Indian Police Seize ATM Run By Crypto Exchange Unocoin

24 October 2018

Police in the Indian city of Bangalore have seized an ATM just weeks after it was set up by local cryptocurrency exchange Unocoin.

The Times of India said in a news report on Wednesday that Harish BV, co-founder and chief technology officer of the Unocoin exchange, was arrested on Tuesday while attending to the crypto ATM, which was installed in a shopping mall and revealed on Oct. 14.

According to the report, the Central Crime Branch of the local police force seized the ATM, two laptops, a mobile, three credit cards, five debit cards, a passport and Indian rupees worth about $2,500.

Unocoin is one of several cryptocurrency exchanges in India that have so-far survived a bank ban issued early this year by the Reserve Bank of India (RBI), the country’s central banking authority.

As domestic banks stopped offering financial services to cryptocurrency exchanges, Unocoin launched the ATM to allow investors to directly deposit Indian rupees to their accounts with the exchange. The company said last week it was planning to open several more ATMs in Mumbai and Delhi.

Yet, the police claimed Unocoin is not authorized to operate this type of ATM.

In another news report from Bangalore Mirror on Wednesday, Alok Kumar, a commissioner from the Bangalore city police was quoted as saying that Unocoin did not have a license from the RBI, the Securities and Exchange Board of India “or any other agency” allowing it to carry out bitcoin transactions.

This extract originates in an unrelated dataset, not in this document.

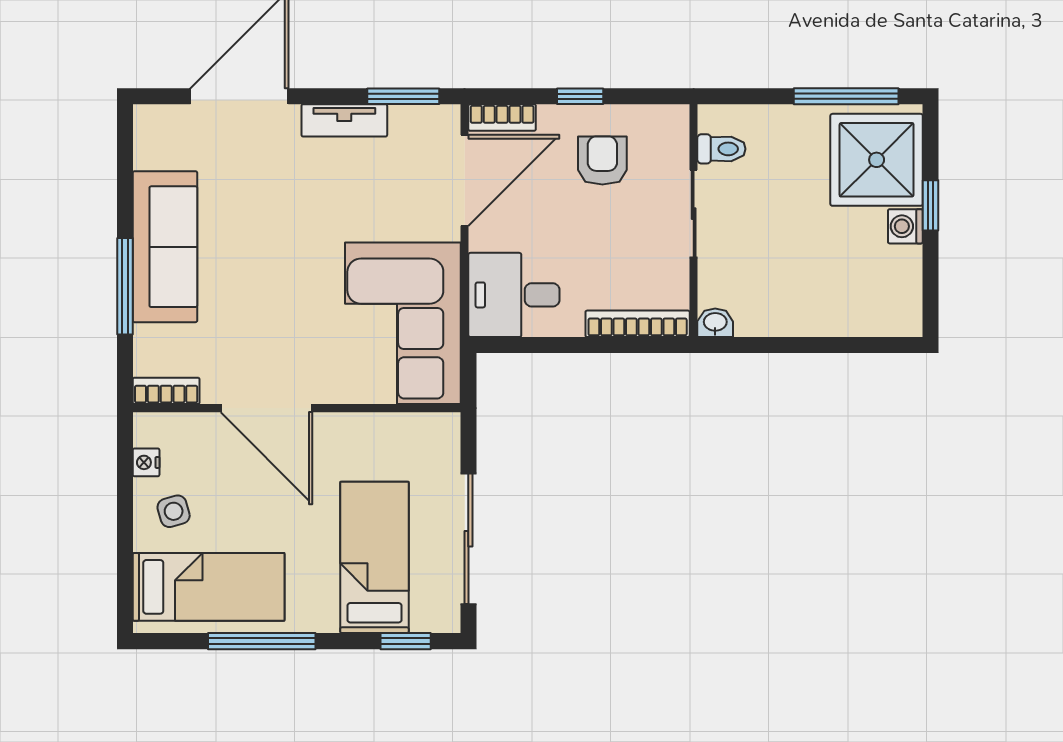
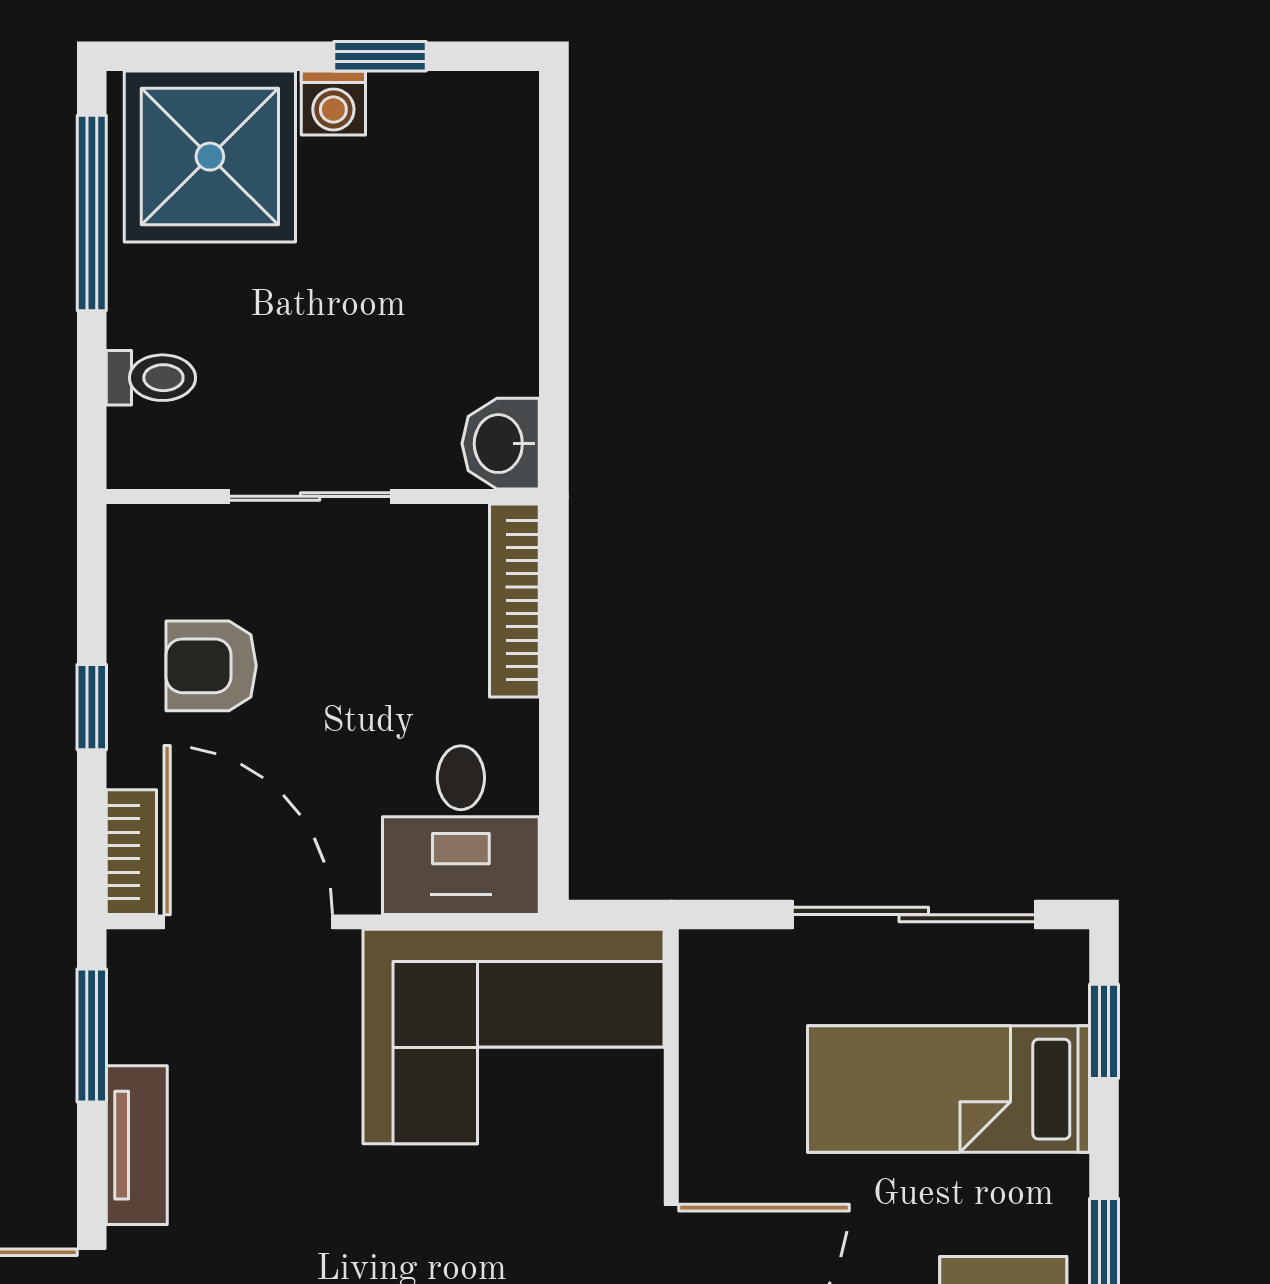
toilet: (721, 149) -> (151, 378), moved, turned 90
window: (930, 205) -> (380, 56), moved
washbasin: (715, 323) -> (501, 444), width x1.38, depth x1.45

“They were running it without obtaining any trade license from the BBMP [Bangalore government],” he said.

However, Unocoin’s co-founder and CEO Sathvik Viswanath, denied this accusation, saying in the Times of India report.

“The [Finance] Minister’s statement was clear: cryptocurrencies are not legal tender in India. He did not say ‘illegal tender’. There’s a huge difference. It means you bear the risk of your investment and there’s no regulation for the industry.”

Unocoin has not responded to CoinDesk’s request for further comment on the issue.